*** LISTED ENTRIES Section Begins ***

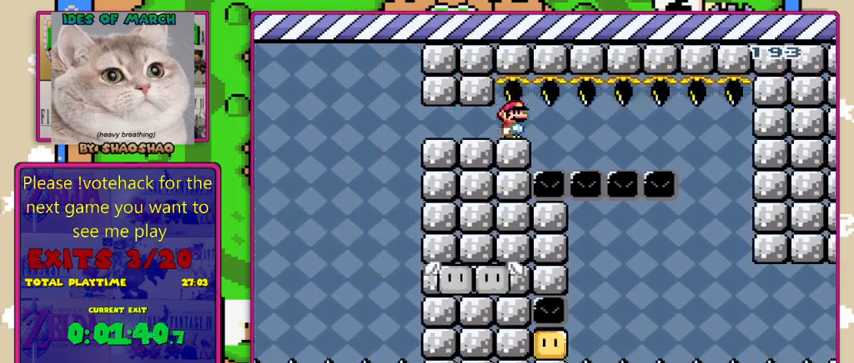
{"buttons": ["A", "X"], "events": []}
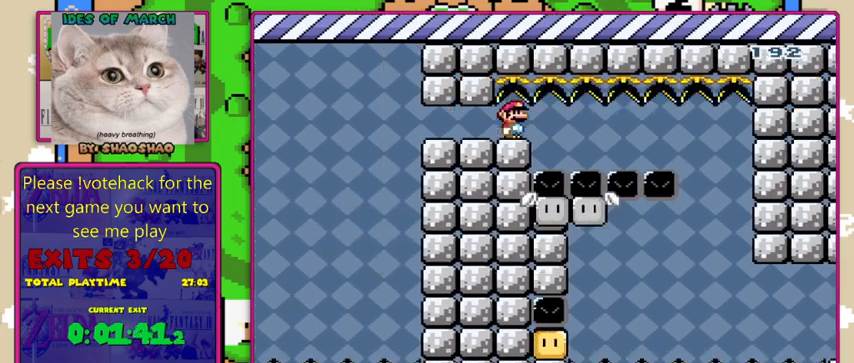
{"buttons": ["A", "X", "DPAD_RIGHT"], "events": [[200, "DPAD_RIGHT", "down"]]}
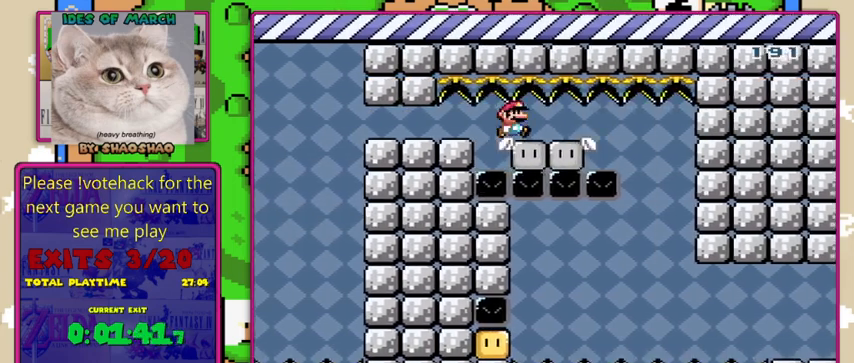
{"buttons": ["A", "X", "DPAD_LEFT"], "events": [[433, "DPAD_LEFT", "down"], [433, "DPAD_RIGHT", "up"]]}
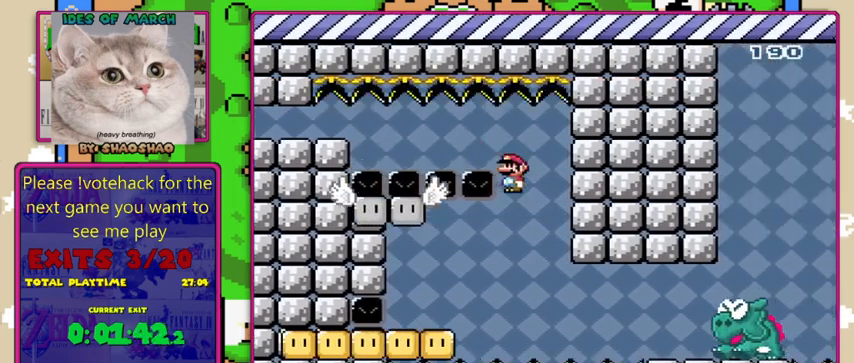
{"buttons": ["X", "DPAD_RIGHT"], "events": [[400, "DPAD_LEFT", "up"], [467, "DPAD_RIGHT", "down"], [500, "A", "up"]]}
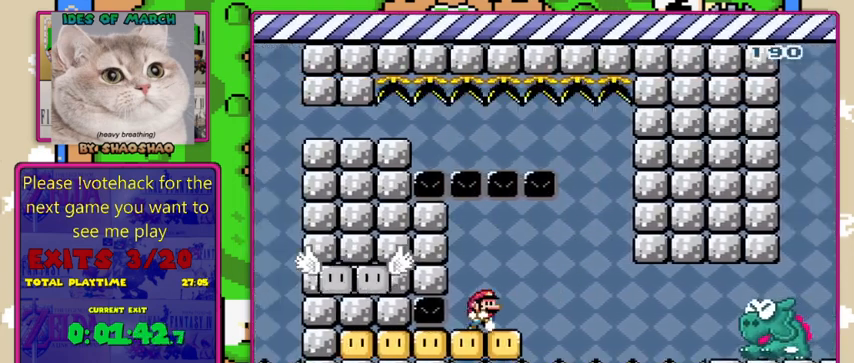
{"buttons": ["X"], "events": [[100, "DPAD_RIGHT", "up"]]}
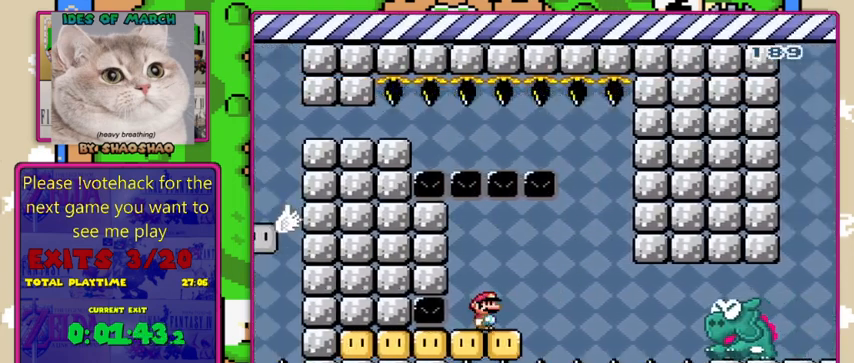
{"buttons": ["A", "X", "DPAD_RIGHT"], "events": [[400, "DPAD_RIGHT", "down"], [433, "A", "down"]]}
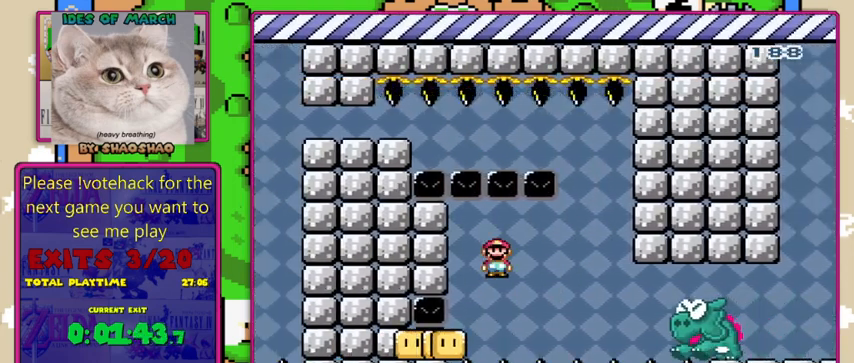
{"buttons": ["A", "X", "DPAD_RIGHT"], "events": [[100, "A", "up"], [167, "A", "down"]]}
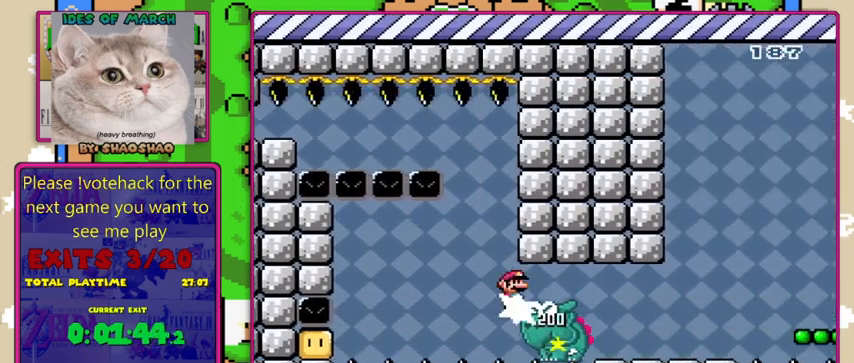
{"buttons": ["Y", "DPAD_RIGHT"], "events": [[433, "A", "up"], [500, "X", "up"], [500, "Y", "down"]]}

*** LISTED ENTRIES Section Ends ***

**TASK**
Give back the records above exactly, with no pictures.

**OUTPUT OF THE EXERCISE**
{"buttons": ["A", "X"], "events": []}
{"buttons": ["A", "X", "DPAD_RIGHT"], "events": [[200, "DPAD_RIGHT", "down"]]}
{"buttons": ["A", "X", "DPAD_LEFT"], "events": [[433, "DPAD_LEFT", "down"], [433, "DPAD_RIGHT", "up"]]}
{"buttons": ["X", "DPAD_RIGHT"], "events": [[400, "DPAD_LEFT", "up"], [467, "DPAD_RIGHT", "down"], [500, "A", "up"]]}
{"buttons": ["X"], "events": [[100, "DPAD_RIGHT", "up"]]}
{"buttons": ["A", "X", "DPAD_RIGHT"], "events": [[400, "DPAD_RIGHT", "down"], [433, "A", "down"]]}
{"buttons": ["A", "X", "DPAD_RIGHT"], "events": [[100, "A", "up"], [167, "A", "down"]]}
{"buttons": ["Y", "DPAD_RIGHT"], "events": [[433, "A", "up"], [500, "X", "up"], [500, "Y", "down"]]}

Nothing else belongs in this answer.